Pictured people or hands with joints
>>>>>

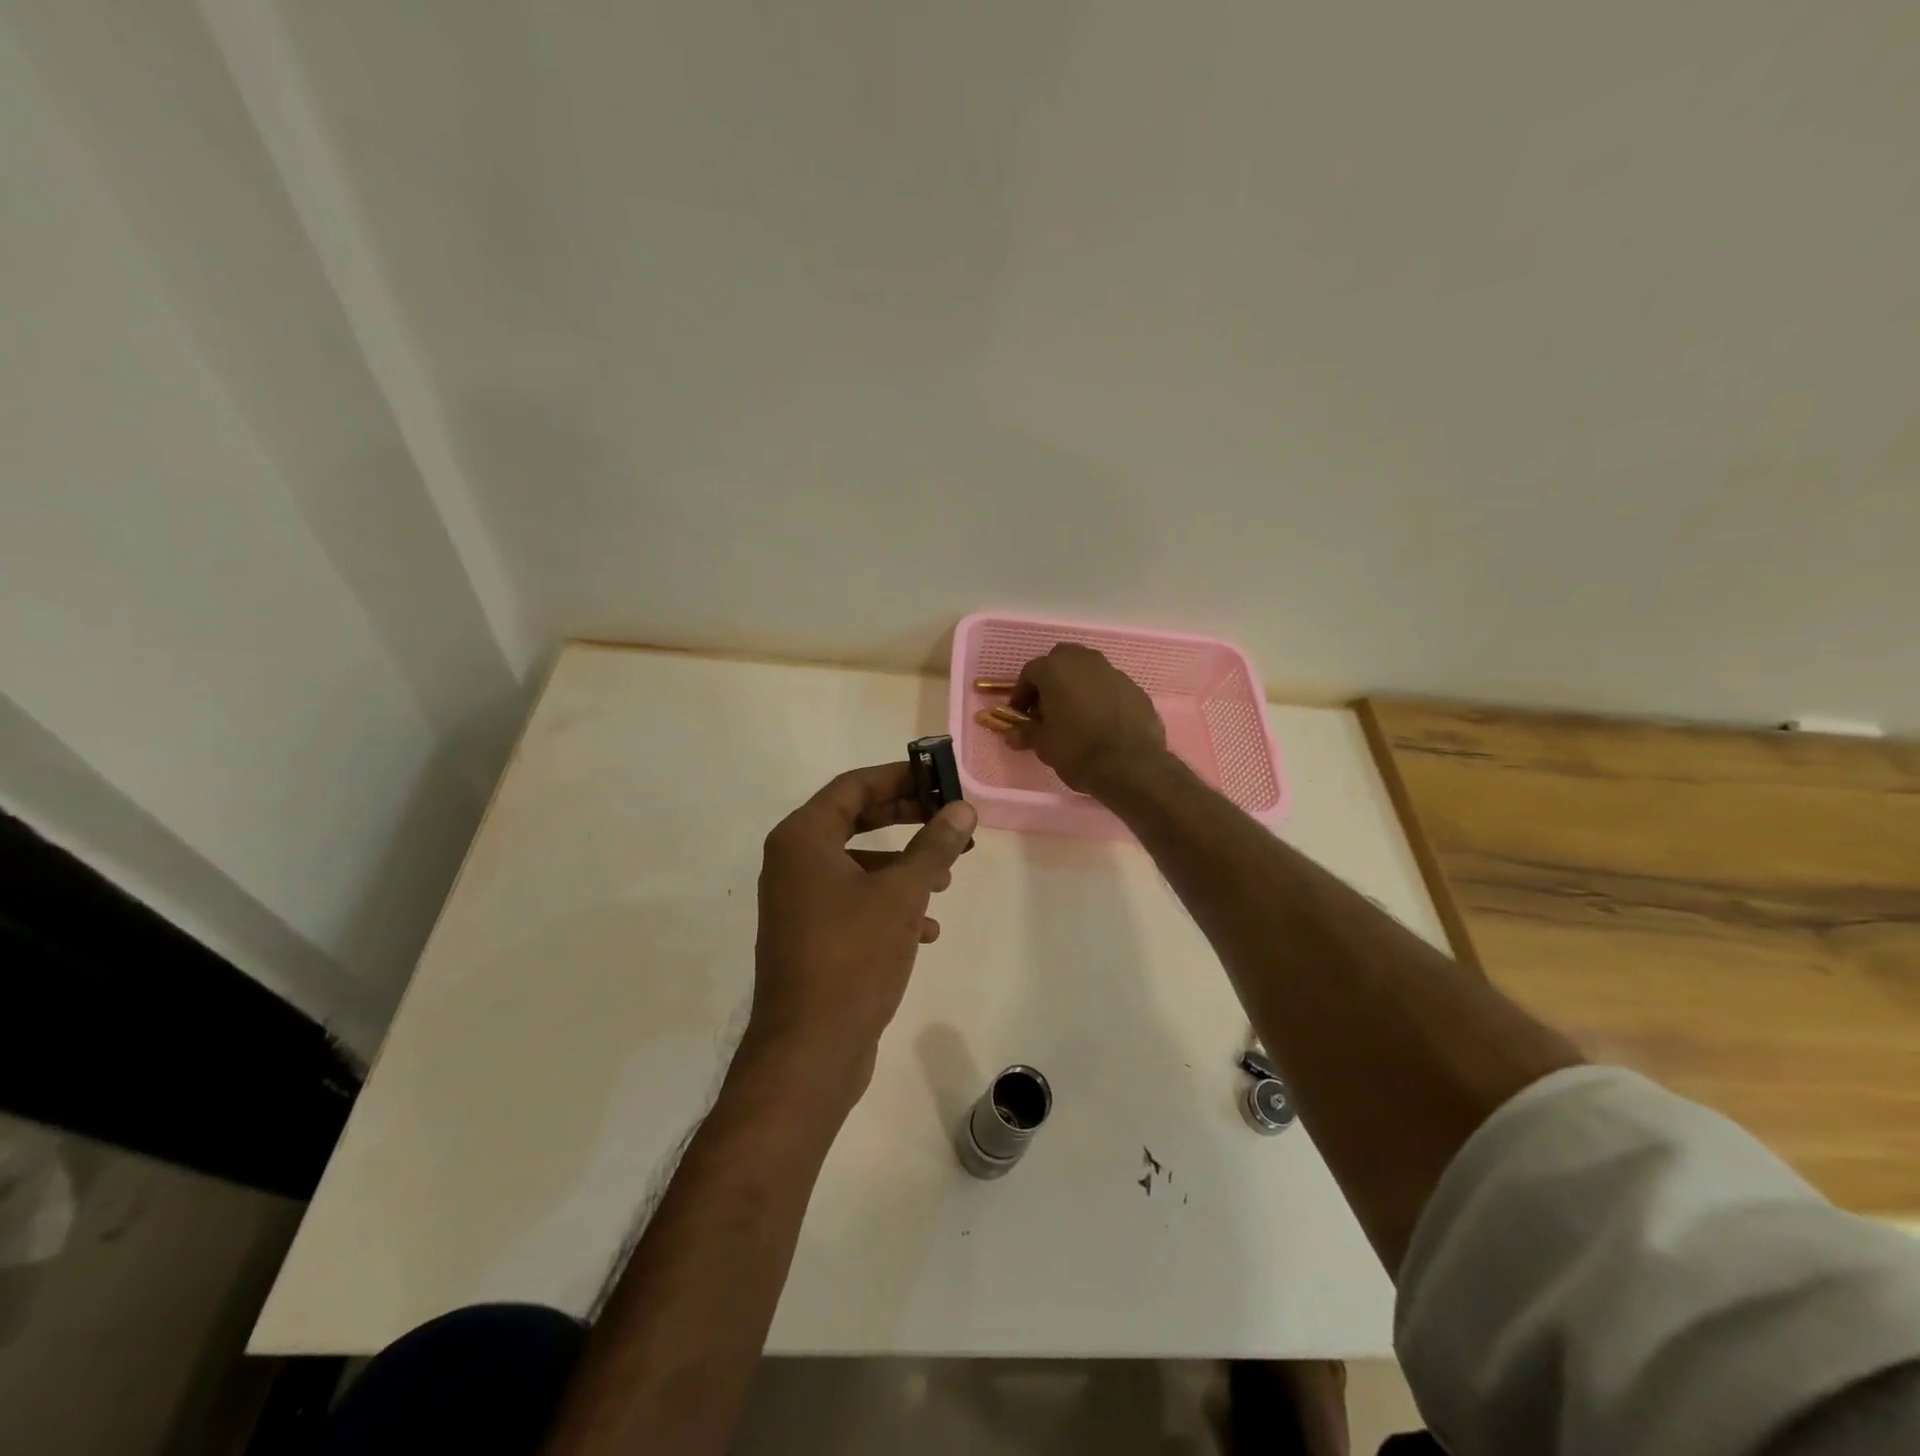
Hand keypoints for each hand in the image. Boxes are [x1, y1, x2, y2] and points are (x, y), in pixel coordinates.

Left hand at [749, 764, 976, 1100]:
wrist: (809, 1049)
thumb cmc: (853, 956)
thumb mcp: (903, 894)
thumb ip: (933, 845)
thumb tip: (963, 808)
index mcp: (803, 838)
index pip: (854, 786)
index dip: (899, 777)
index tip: (940, 779)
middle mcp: (793, 862)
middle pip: (856, 820)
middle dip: (907, 819)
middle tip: (950, 820)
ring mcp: (798, 901)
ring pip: (858, 864)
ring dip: (903, 865)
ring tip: (946, 877)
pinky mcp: (810, 935)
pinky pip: (853, 901)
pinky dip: (889, 903)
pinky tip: (926, 928)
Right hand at [1009, 644, 1168, 794]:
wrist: (1131, 766)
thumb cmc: (1077, 750)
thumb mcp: (1043, 745)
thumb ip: (1027, 733)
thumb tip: (1013, 734)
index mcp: (1056, 669)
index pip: (1030, 672)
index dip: (1022, 693)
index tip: (1021, 714)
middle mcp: (1086, 661)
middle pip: (1062, 661)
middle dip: (1052, 680)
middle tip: (1047, 708)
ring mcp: (1114, 673)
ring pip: (1089, 672)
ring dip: (1078, 687)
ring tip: (1075, 716)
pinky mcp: (1136, 689)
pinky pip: (1110, 688)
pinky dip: (1101, 698)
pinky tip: (1100, 723)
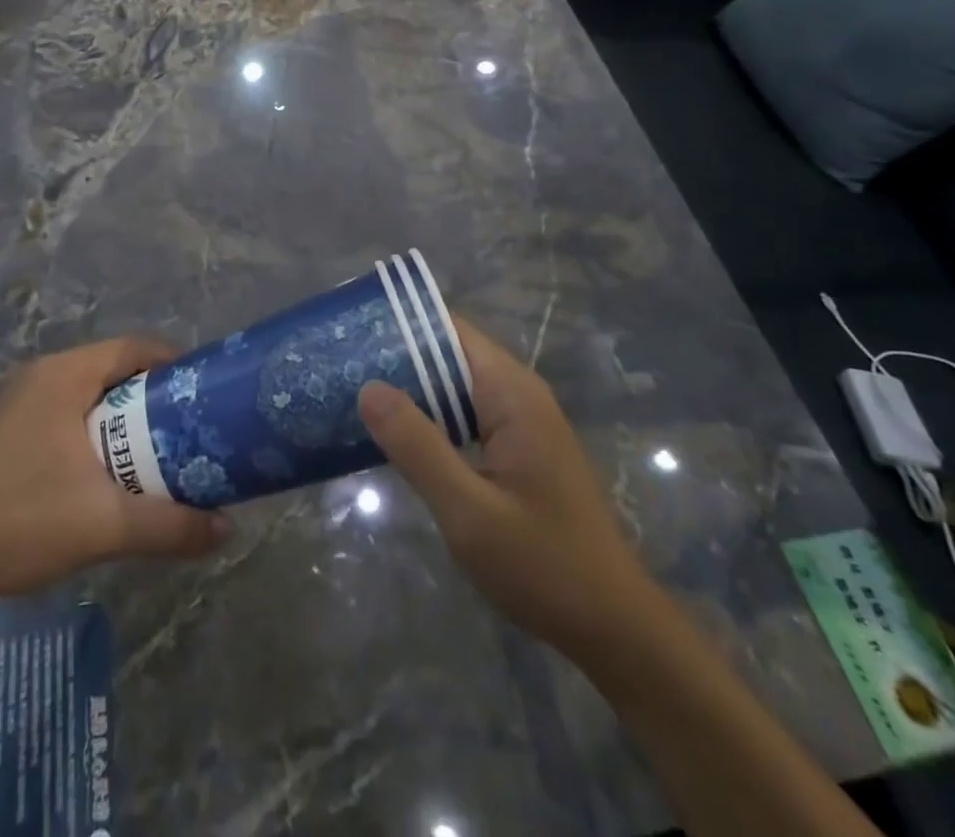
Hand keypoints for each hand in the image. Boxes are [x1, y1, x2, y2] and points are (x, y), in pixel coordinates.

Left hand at [0, 337, 228, 602]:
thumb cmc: (22, 521)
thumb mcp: (105, 525)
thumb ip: (170, 525)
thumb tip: (225, 530)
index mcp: (63, 375)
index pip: (134, 348)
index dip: (174, 363)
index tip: (204, 391)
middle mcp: (41, 375)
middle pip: (114, 367)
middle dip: (154, 393)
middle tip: (189, 424)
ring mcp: (20, 401)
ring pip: (90, 391)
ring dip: (125, 413)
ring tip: (160, 446)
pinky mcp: (9, 428)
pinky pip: (69, 410)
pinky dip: (98, 427)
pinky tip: (111, 466)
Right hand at [358, 316, 656, 654]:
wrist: (615, 628)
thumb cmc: (544, 567)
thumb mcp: (469, 512)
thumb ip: (418, 446)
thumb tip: (368, 387)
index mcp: (512, 393)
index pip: (449, 331)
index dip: (401, 326)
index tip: (352, 333)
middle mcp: (519, 394)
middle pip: (449, 354)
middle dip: (397, 358)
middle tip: (339, 367)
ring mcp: (522, 422)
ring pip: (455, 387)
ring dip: (411, 390)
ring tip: (352, 394)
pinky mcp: (519, 449)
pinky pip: (466, 416)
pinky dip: (431, 418)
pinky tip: (395, 436)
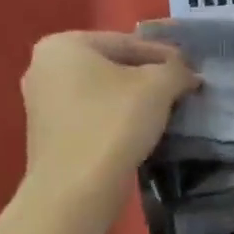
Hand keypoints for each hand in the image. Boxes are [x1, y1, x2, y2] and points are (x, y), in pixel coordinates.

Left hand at [20, 32, 198, 199]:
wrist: (74, 192)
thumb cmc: (113, 124)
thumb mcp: (158, 86)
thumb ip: (176, 70)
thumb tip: (186, 73)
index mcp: (63, 45)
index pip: (128, 42)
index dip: (165, 55)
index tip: (192, 70)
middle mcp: (44, 67)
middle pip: (113, 65)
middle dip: (149, 77)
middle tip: (182, 89)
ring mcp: (42, 103)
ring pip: (104, 91)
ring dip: (136, 99)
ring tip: (168, 110)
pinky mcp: (49, 134)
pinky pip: (93, 114)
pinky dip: (118, 117)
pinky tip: (143, 130)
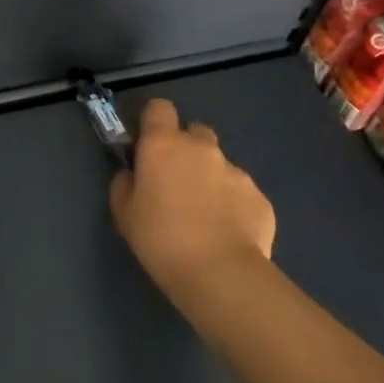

<<<<<

Task item. Keeping every word as it is, write out all the data and omit the pictures.

The completed task.
Hand keypoints for each hand in the image. Boxes are [x1, y1, x2, y2] and points are (x, y), in pixel coordinates.

Left hand at [749, 764, 976, 1100]:
wrist: (809, 1049)
thumb cmc: (853, 956)
thumb mcp: (903, 894)
thumb ip: (933, 845)
thumb tip: (963, 808)
index mcp: (803, 838)
index pip: (854, 786)
index dip: (899, 777)
index tip: (940, 779)
middle mcp: (793, 862)
middle pip: (856, 820)
middle dip: (907, 819)
middle tip: (950, 820)
ring mcp: (798, 901)
ring pip: (858, 864)
ring dip: (903, 865)
ring tip: (946, 877)
pinky mcp: (810, 935)
pinky pip: (853, 901)
pinky dip: (889, 903)
pinky tip: (926, 928)
Right hand at [1009, 644, 1168, 794]:
wrist: (1131, 766)
thumb cmc: (1077, 750)
thumb mcp: (1043, 745)
thumb ip: (1027, 733)
thumb tip: (1013, 734)
index mcp: (1056, 669)
index pip: (1030, 672)
index dip: (1022, 693)
index tip: (1021, 714)
middle mcp: (1086, 661)
middle pip: (1062, 661)
middle dip: (1052, 680)
middle tip: (1047, 708)
ring mcp: (1114, 673)
ring pip: (1089, 672)
ring dip: (1078, 687)
ring tip: (1075, 716)
pinky mcp: (1136, 689)
pinky pip: (1110, 688)
pinky dip: (1101, 698)
pinky tip: (1100, 723)
Hand keypoints for each hand in the image. Boxes are [x1, y1, x2, y2] and points are (x, y), in pixel coordinates.

Left hand at [0, 337, 228, 602]:
thumb cmc: (22, 521)
thumb mcp: (105, 525)
thumb ip: (170, 525)
thumb tip: (225, 530)
index mcp: (63, 375)
index pip: (134, 348)
index dip: (174, 363)
index tip: (204, 391)
middle mcp: (41, 375)
middle pip: (114, 367)
middle dip: (154, 393)
middle tip: (189, 424)
ring mcp: (20, 401)
ring pip: (90, 391)
ring dip: (125, 413)
ring tip: (160, 446)
pinky mcp: (9, 428)
pinky pip: (69, 410)
pinky dip: (98, 427)
pinky tip: (111, 466)
Right hand at [358, 316, 656, 654]:
wrist: (615, 628)
thumb cmc: (544, 567)
thumb mcp: (469, 512)
thumb ip: (418, 446)
thumb tip: (368, 387)
index mcp: (512, 393)
index pip: (449, 331)
index dip: (401, 326)
index tip: (352, 333)
middle mcp: (519, 394)
middle pip: (449, 354)
middle dip: (397, 358)
middle tip: (339, 367)
ring mcp: (522, 422)
ring pip: (455, 387)
ring dip: (411, 390)
ring tip: (352, 394)
pinky mcp: (519, 449)
pinky pip: (466, 416)
pinky dip: (431, 418)
pinky tip: (395, 436)
Hand keypoints for each hand in the image. Boxes are [x1, y1, x2, y2] and points are (x, y), in pixel coordinates.

Left hand at [20, 32, 198, 199]:
wrist: (74, 192)
thumb cmc: (113, 124)
thumb mcp: (158, 86)
thumb ip: (176, 70)
thumb tip: (186, 73)
index mcp: (63, 45)
index pip: (128, 42)
index dip: (165, 55)
index tip: (192, 70)
middle mcp: (44, 67)
middle pip: (113, 65)
middle dip: (149, 77)
middle tip: (182, 89)
ring mcp: (42, 103)
ring pip: (104, 91)
ring dip: (136, 99)
ring tip: (168, 110)
pinky mcp: (49, 134)
pinky pip: (93, 114)
pinky dip: (118, 117)
pinky tip: (143, 130)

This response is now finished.